Joy of Dirt
This is too short to be a self help book, so consider it an inspirational Barbie Channel comments with hearts dotting the “i’s,” sagacious musing and kittens.
As a young man I took the advice of the 1850s and went west. It is an enchanting place with something I had rarely appreciated before, a sky. The world here feels so commodious and open.
In the farming flatlands I left, we had a sky up above the houses and trees. You could crane your neck and yuppers. There it was. It was more omnipresent in the country where the trees had been felled to make room for mile after mile after mile after mile of corn fields. If you stood on a cinderblock and craned your neck to enjoy your commune with nature, it was there. Nobody much left the village. The John deer dealership on the edge of town held more visual allure.
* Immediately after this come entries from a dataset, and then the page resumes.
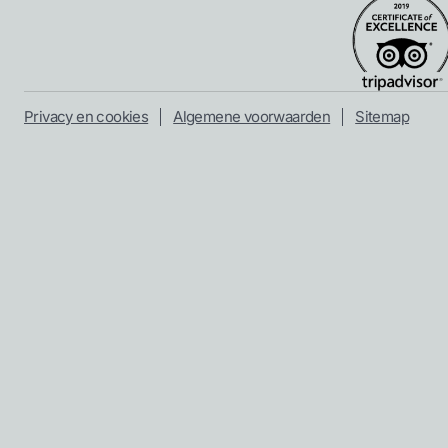
Privacy en cookies
Algemene voorwaarden
Sitemap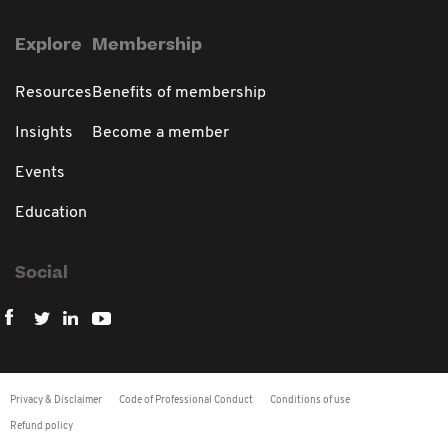
Explore
Membership
Resources
Benefits of membership
Insights
Become a member
Events
Education
Social
Privacy & Disclaimer
Code of Professional Conduct
Conditions of use
Refund policy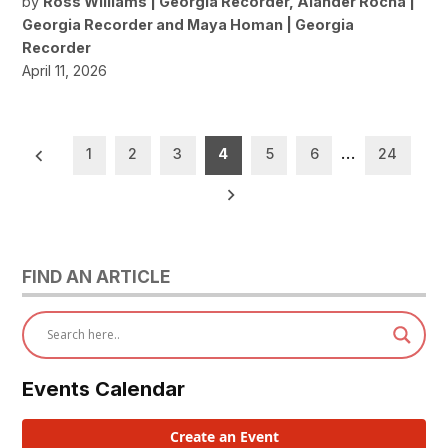
by
Ross Williams | Georgia Recorder
,
Alander Rocha |
Georgia Recorder
and
Maya Homan | Georgia
Recorder
April 11, 2026
Posts
1
2
3
4
5
6
…
24
pagination
FIND AN ARTICLE
Events Calendar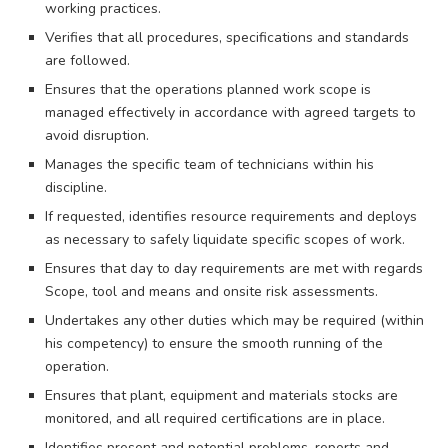
working practices.
Verifies that all procedures, specifications and standards
are followed.
Ensures that the operations planned work scope is
managed effectively in accordance with agreed targets to
avoid disruption.
Manages the specific team of technicians within his
discipline.
If requested, identifies resource requirements and deploys
as necessary to safely liquidate specific scopes of work.
Ensures that day to day requirements are met with regards
Scope, tool and means and onsite risk assessments.
Undertakes any other duties which may be required (within
his competency) to ensure the smooth running of the
operation.
Ensures that plant, equipment and materials stocks are
monitored, and all required certifications are in place.
Identifies present and potential problems, reports and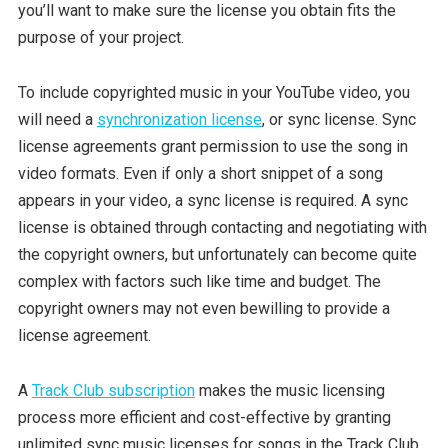
you’ll want to make sure the license you obtain fits the
purpose of your project.
To include copyrighted music in your YouTube video, you
will need a
synchronization license
, or sync license. Sync
license agreements grant permission to use the song in
video formats. Even if only a short snippet of a song
appears in your video, a sync license is required. A sync
license is obtained through contacting and negotiating with
the copyright owners, but unfortunately can become quite
complex with factors such like time and budget. The
copyright owners may not even bewilling to provide a
license agreement.
A
Track Club subscription
makes the music licensing
process more efficient and cost-effective by granting
unlimited sync music licenses for songs in the Track Club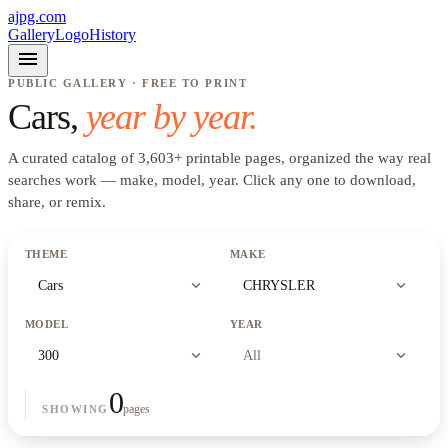
ajpg.com
Gallery
Logo
History
menu
PUBLIC GALLERY · FREE TO PRINT
Cars
,
year by year.
A curated catalog of
3,603
+
printable pages, organized the way real
searches work —
make, model, year
. Click any one to download,
share, or remix.
THEME
MAKE
expand_more
expand_more
Cars
CHRYSLER
MODEL
YEAR
expand_more
expand_more
300
All
0
pages
SHOWING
I promised myself I would never tire of the beauty of my adopted sanctuary. I have kept that promise. I get out everyday. The dog pack and the doctor agree my daily romp in the foothills is a good thing. I find, however, that I no longer take my stride in stride and my steps have grown short and insecure. They have become more of a nursing home baby step shuffle. Approaching irregularities, rocks, pebbles, fallen branch or exposed juniper root can spell disaster.
This has meant a shift in focus. The sky and the distant mountains are still there, but my concern is on the dirt. When Life gives me lemons, I ask my friends to bring salt and tequila. There is joy in the dirt.
We get mad, pelting rainstorms in the high desert. This infrequent event falls on land so dry, it seems Scotchguarded, water repellant. The hills run. For the next few days delightful multicolored patterns show the water trail. Next time it comes I promise to take the camera.
Some of our fauna is tiny and fragile. There are several areas we traverse with Horny Toad colonies. Not even the dogs notice them. I do.
There are Tarantulas and the most delightful clumps of subtle wildflowers.
At the risk of shocking many, I need to come out to you all as a Pebblephile. The rocks and pebbles here are so varied and lovely I used to come home with pockets so full my pants sagged low enough to make me look modern. I have quite a collection of quartz and granite and petrified wood. These days I find they are disturbingly too far down there to collect. I enjoy them where they lay.
Afternoons the dogs and I sit on the swing and remember the sky. I sure love where I live. I always hope the rest of you have that as well.